Having tried your code, I now know these answer do not match the result it gives when it works because you remove the sign. The following would give you almost the same as a working version of your code:
TextBox4.Value = Format(Abs(Val(TextBox4.Value)) / 1000, "#,##0.#########")
The only deficiency with this statement is that it does not preserve all the trailing decimal digits. Is this really important?
While I was preparing and posting this answer, you edited your question to state that dividing by 1000 would sometimes give the result in scientific format.
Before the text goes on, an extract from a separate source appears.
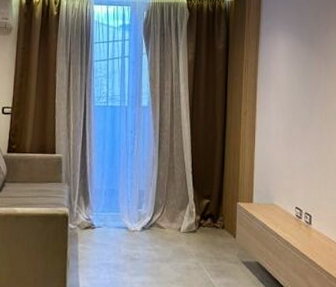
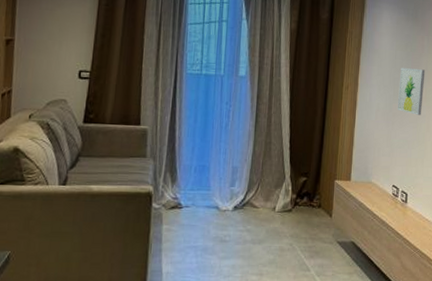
wall art: none [296,92,324,138] -> present [397,68,426,115]

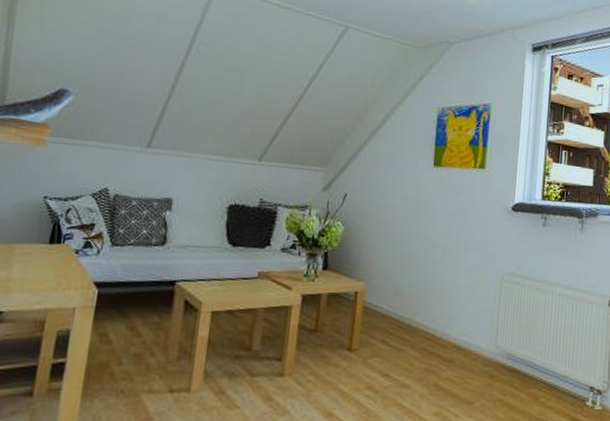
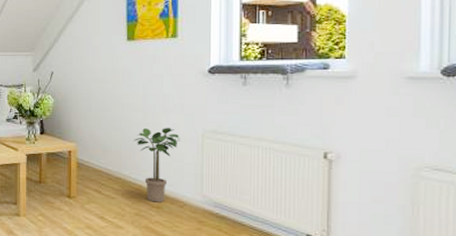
potted plant: none [430,268,479,355] -> present [133,128,180,203]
My solution avoids that problem.
If you want to avoid floating point error when dividing by 10, you may use the Decimal type
Private Sub CommandButton1_Click()
Dim d As Variant
d = CDec(TextBox1.Text)
TextBox1.Text = d / 1000
End Sub
Is this what you are trying?
Sub Sample()
Dim sNum As String, SFinal As String
Dim sPref As String, sSuff As String
Dim nlen As Long
sNum = "234.123123123123123123131231231231223123123"
SFinal = sNum
If InStr(1, sNum, ".") Then
sPref = Trim(Split(sNum, ".")(0))
sSuff = Trim(Split(sNum, ".")(1))
nlen = Len(sPref)
Select Case nlen
Case 1: SFinal = ".00" & Val(sPref) & sSuff
Case 2: SFinal = ".0" & Val(sPref) & sSuff
Case 3: SFinal = "." & Val(sPref) & sSuff
End Select
End If
Debug.Print SFinal
End Sub
Try this. It works by initialy padding the string with leading 0's, shifting the DP, then removing any unnecassary remaining leading 0's
Function ShiftDecimalInString(str As String, Places As Long) As String
Dim i As Long
If Places > 0 Then
' Move DP to left
' Pad with leading 0's
str = Replace$(Space$(Places), " ", "0") & str
' Position of .
i = InStr(str, ".")
str = Replace$(str, ".", "")
If i > 0 Then
' Shift . to left
str = Left$(str, i - Places - 1) & "." & Mid$(str, i - Places)
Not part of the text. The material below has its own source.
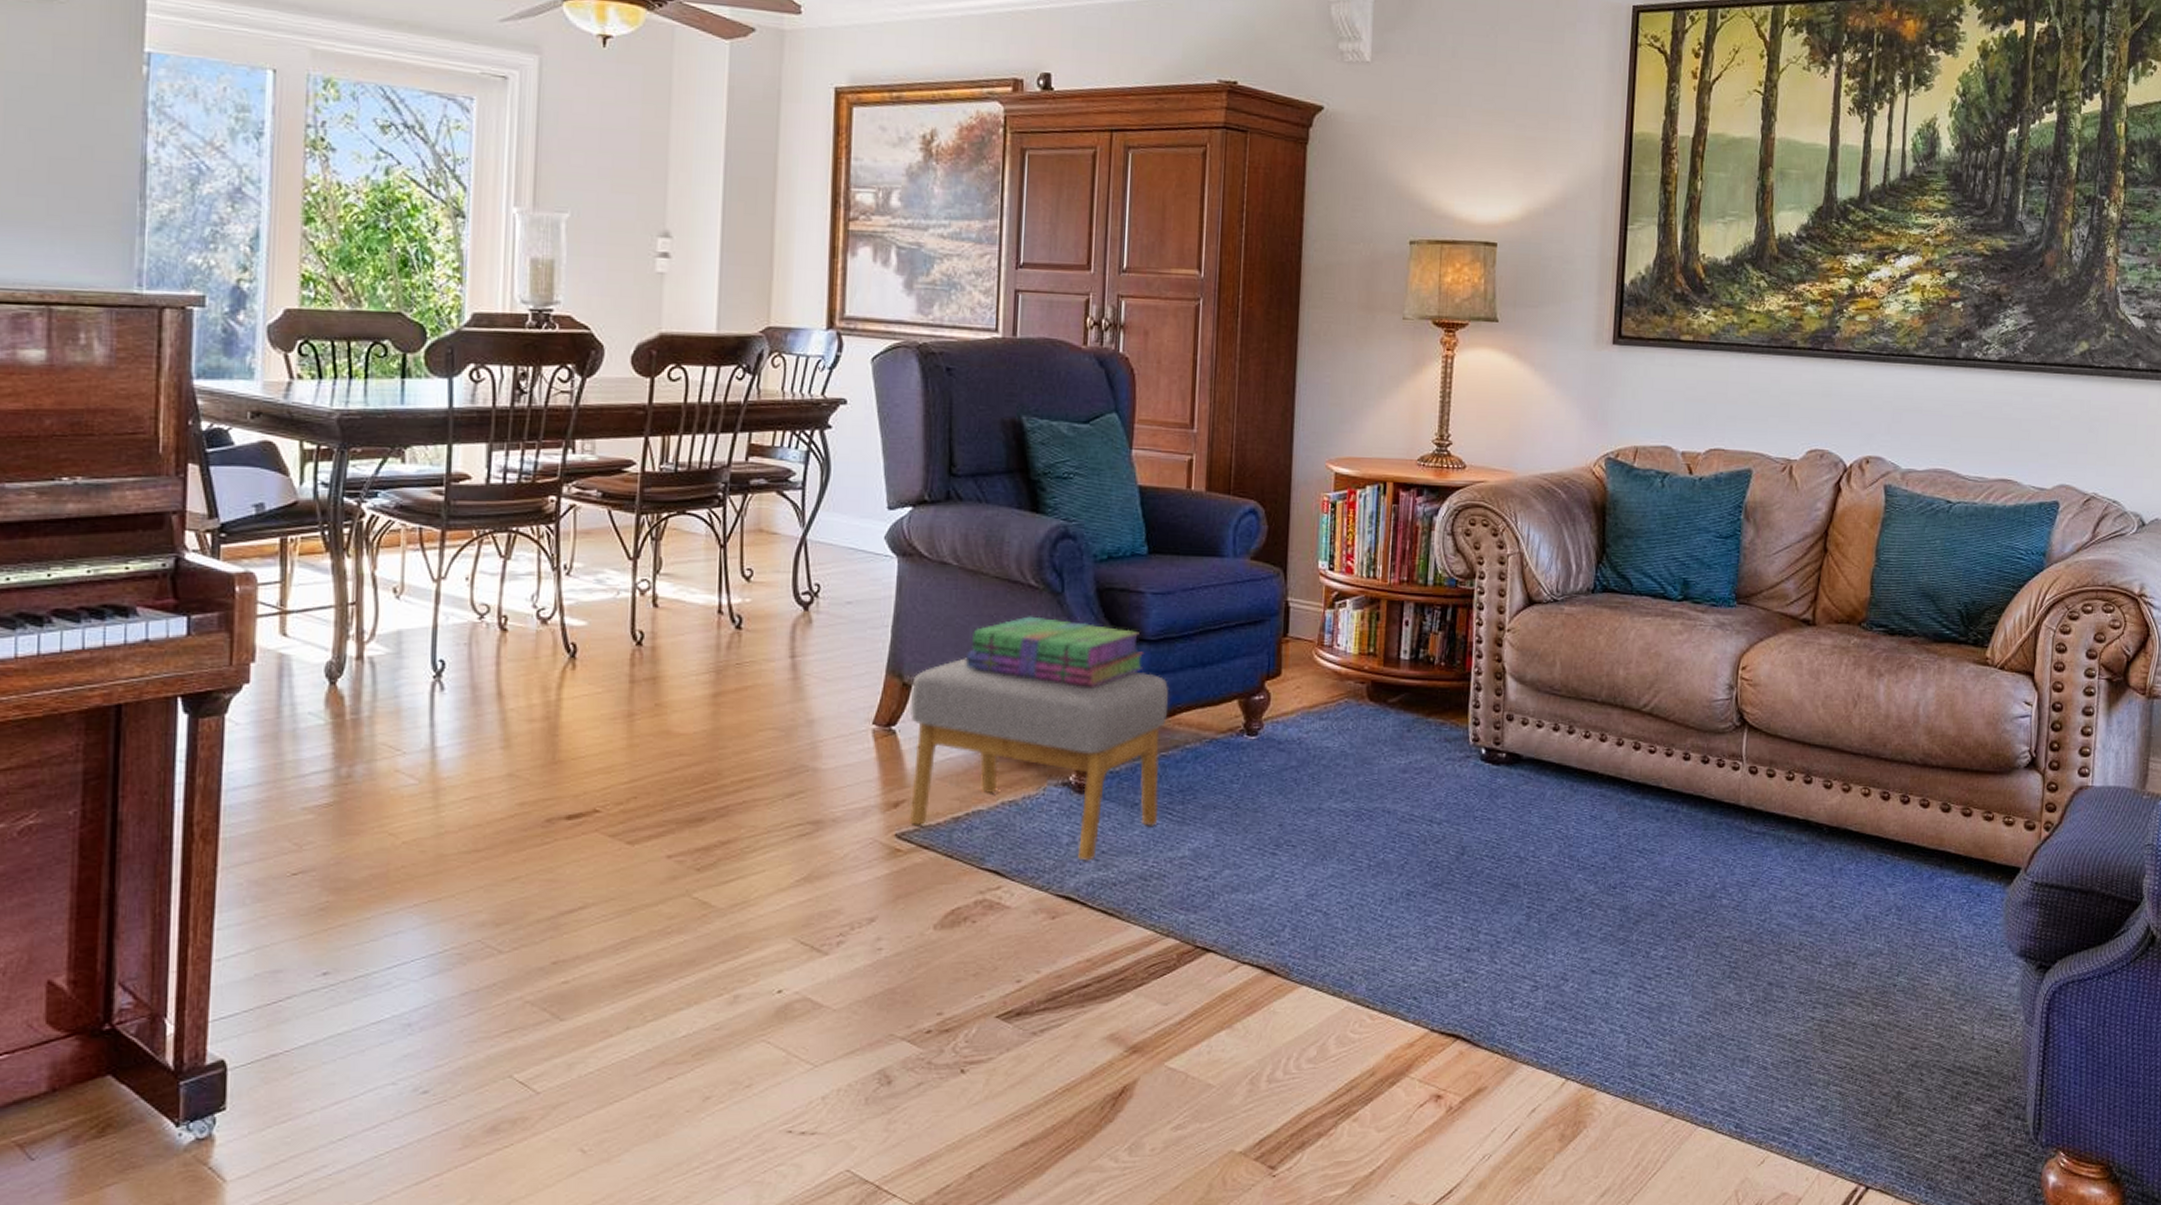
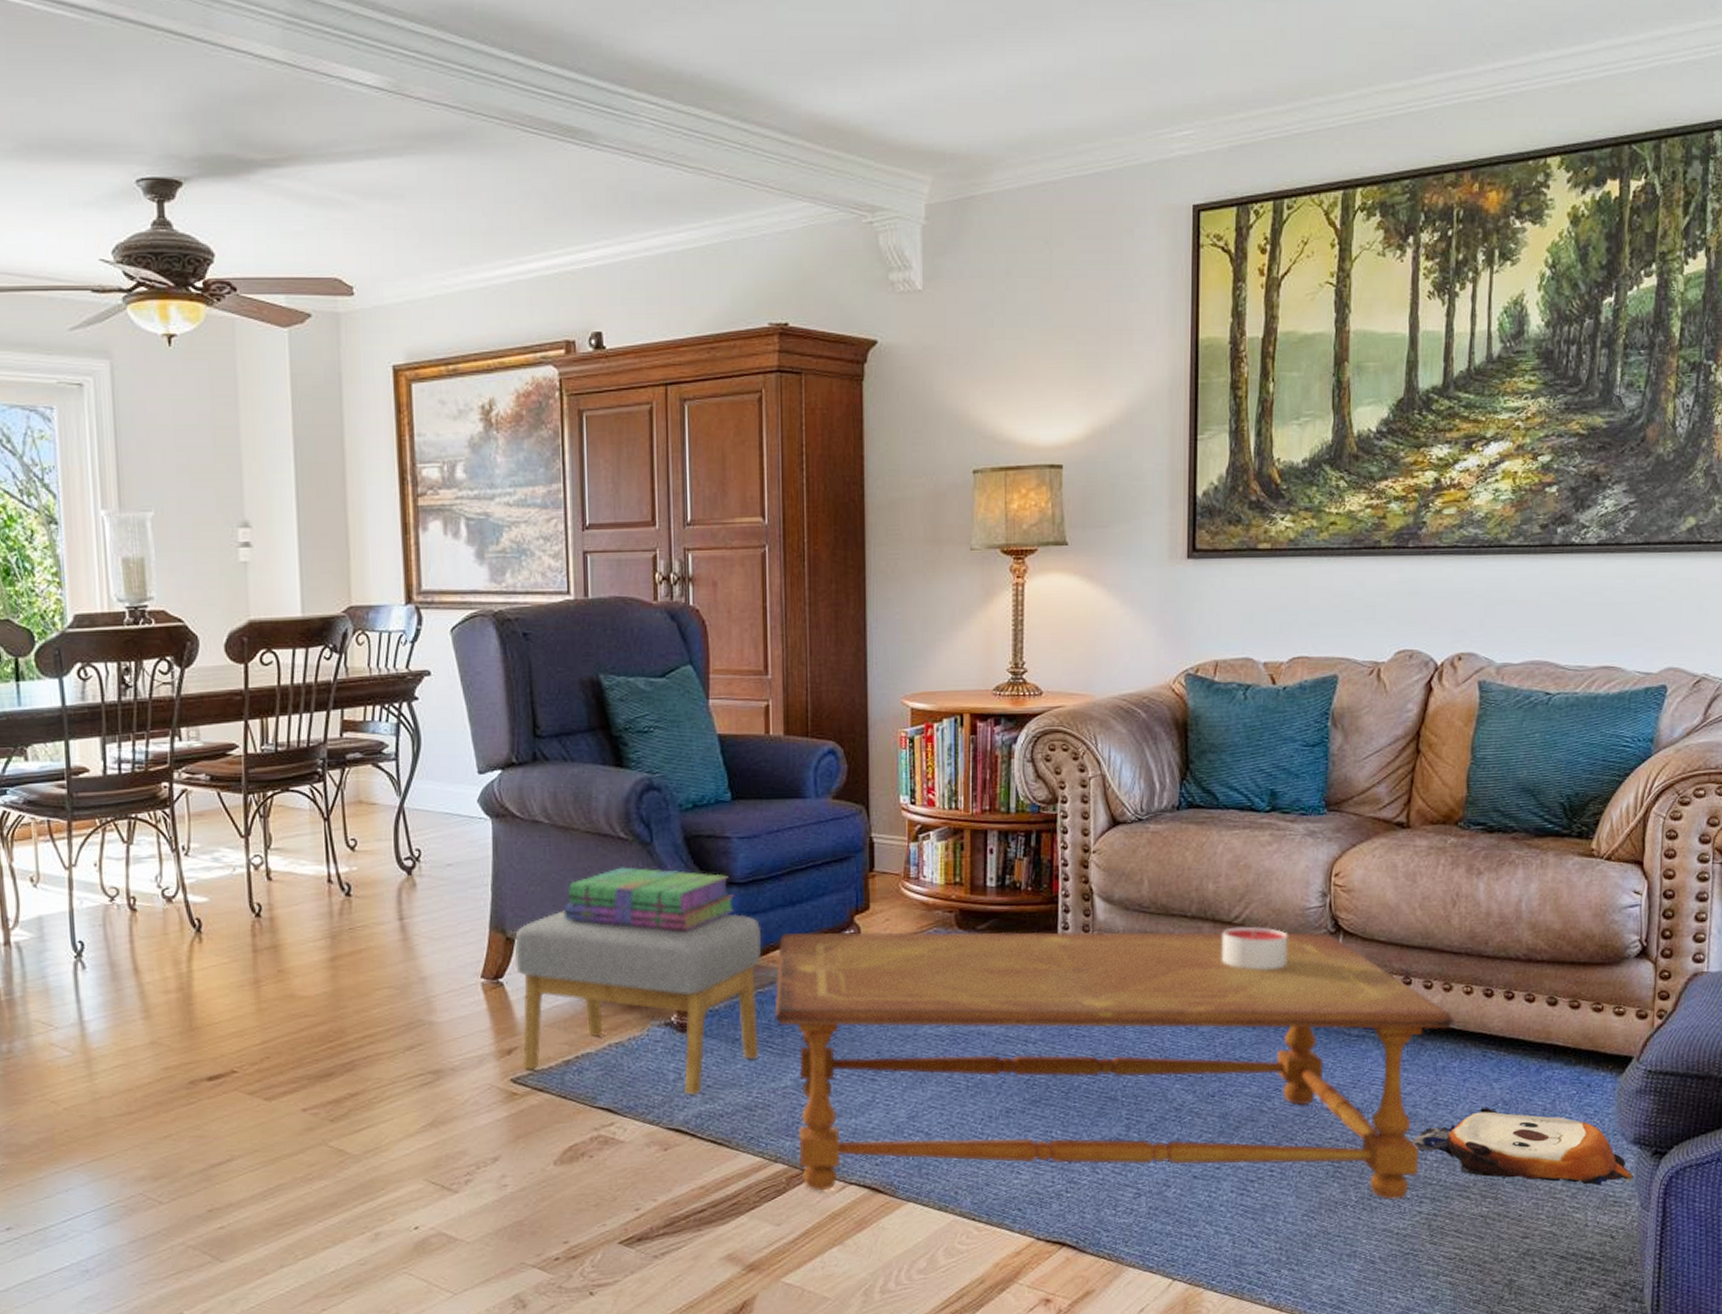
coffee table: none [1176,694,1853,1004] -> present [774,931,1455,1200]
candle: none [1630,715,1694,760] -> present [1222,926,1287,970]
plush toy: none [1807,913,2019,998] -> present [1412,1107,1634,1186]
' strip unnecassary leading 0's
Do While Left$(str, 2) = "00"
str = Mid$(str, 2)
Loop
If str Like "0[!.]*" Then
str = Mid$(str, 2)
End If
ShiftDecimalInString = str
Else
' No . in str
ShiftDecimalInString = str
End If
ElseIf Places < 0 Then
' ToDo: Handle moving DP to right
Else
' shift DP 0 places
ShiftDecimalInString = str
End If
End Function
This "answer" responses to the issue that you want as much precision in the result as possible.
When I was at school this was called spurious accuracy. I have forgotten most of my mathematics in this area but I will try to give you an understanding of the issue.
I have a value, 2.46, which is accurate to 2 decimal places. That is the true value is somewhere in the range 2.455 to 2.465.
If I feed these values into a square root function I will get:
sqrt(2.455) = 1.566843961599240
sqrt(2.46) = 1.568438714135810
sqrt(2.465) = 1.570031846810760
From this I see the square root of the true value is somewhere between 1.567 and 1.570; any extra decimal digits are spurious.
If I understand correctly, you wish to use these numbers to make adjustments. Are you capable of making adjustments to 15 decimal digits?
If you remember your calculus you can look up "propogation of error" for a better explanation.